═════ The data

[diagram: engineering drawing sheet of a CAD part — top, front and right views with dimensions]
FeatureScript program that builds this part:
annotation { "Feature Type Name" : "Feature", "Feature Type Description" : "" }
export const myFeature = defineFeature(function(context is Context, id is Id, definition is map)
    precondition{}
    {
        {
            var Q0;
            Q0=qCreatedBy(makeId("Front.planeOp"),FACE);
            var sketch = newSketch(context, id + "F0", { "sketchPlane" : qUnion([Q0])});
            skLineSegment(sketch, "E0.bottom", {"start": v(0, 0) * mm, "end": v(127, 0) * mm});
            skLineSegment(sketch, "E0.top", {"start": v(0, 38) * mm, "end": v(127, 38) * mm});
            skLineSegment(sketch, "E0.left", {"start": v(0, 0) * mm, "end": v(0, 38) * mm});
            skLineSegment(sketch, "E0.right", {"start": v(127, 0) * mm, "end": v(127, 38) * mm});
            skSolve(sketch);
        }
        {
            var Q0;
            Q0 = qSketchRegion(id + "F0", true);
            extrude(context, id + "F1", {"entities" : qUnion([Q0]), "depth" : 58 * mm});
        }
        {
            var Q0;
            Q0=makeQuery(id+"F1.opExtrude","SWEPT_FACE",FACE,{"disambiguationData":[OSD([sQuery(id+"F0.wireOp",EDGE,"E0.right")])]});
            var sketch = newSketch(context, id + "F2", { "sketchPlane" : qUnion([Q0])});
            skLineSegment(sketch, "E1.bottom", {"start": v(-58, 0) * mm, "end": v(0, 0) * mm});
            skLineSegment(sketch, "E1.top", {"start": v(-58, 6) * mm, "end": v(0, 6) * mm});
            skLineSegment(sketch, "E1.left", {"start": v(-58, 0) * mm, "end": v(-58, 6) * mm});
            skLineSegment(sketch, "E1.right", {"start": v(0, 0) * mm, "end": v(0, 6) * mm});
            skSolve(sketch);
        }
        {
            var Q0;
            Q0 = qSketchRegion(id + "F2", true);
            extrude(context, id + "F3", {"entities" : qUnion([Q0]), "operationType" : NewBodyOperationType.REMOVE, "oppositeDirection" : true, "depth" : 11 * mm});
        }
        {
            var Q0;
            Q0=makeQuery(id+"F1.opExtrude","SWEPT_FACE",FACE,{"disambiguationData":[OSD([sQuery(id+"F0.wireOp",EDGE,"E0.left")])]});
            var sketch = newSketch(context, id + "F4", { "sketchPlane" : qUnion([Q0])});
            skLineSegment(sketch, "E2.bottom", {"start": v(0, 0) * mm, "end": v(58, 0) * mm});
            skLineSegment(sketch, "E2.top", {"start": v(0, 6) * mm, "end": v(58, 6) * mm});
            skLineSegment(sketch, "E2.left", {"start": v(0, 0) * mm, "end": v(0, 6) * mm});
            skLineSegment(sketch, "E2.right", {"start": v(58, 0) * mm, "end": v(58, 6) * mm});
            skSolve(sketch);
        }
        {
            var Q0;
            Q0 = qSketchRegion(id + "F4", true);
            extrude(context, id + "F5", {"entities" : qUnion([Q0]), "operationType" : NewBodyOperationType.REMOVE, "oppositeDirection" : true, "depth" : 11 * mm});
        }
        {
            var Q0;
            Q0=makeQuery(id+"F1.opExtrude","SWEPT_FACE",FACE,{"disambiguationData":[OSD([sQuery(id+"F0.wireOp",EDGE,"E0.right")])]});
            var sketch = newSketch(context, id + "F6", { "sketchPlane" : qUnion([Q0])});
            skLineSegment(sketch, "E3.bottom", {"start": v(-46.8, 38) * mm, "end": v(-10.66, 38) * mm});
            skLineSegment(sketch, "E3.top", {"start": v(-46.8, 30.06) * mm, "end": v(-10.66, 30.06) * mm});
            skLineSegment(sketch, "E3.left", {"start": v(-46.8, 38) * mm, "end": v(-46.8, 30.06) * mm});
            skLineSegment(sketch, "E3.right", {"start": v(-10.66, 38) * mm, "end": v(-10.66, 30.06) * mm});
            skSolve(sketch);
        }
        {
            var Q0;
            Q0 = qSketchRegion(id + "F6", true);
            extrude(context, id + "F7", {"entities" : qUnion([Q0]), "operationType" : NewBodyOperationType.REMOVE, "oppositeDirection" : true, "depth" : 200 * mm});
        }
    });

══════════

Exercise directions.
Identify each line in the items above that contains the string "operationType", and copy out every such line. Case counts.

Response.
            extrude(context, id + "F3", {"entities" : qUnion([Q0]), "operationType" : NewBodyOperationType.REMOVE, "oppositeDirection" : true, "depth" : 11 * mm});
            extrude(context, id + "F5", {"entities" : qUnion([Q0]), "operationType" : NewBodyOperationType.REMOVE, "oppositeDirection" : true, "depth" : 11 * mm});
            extrude(context, id + "F7", {"entities" : qUnion([Q0]), "operationType" : NewBodyOperationType.REMOVE, "oppositeDirection" : true, "depth" : 200 * mm});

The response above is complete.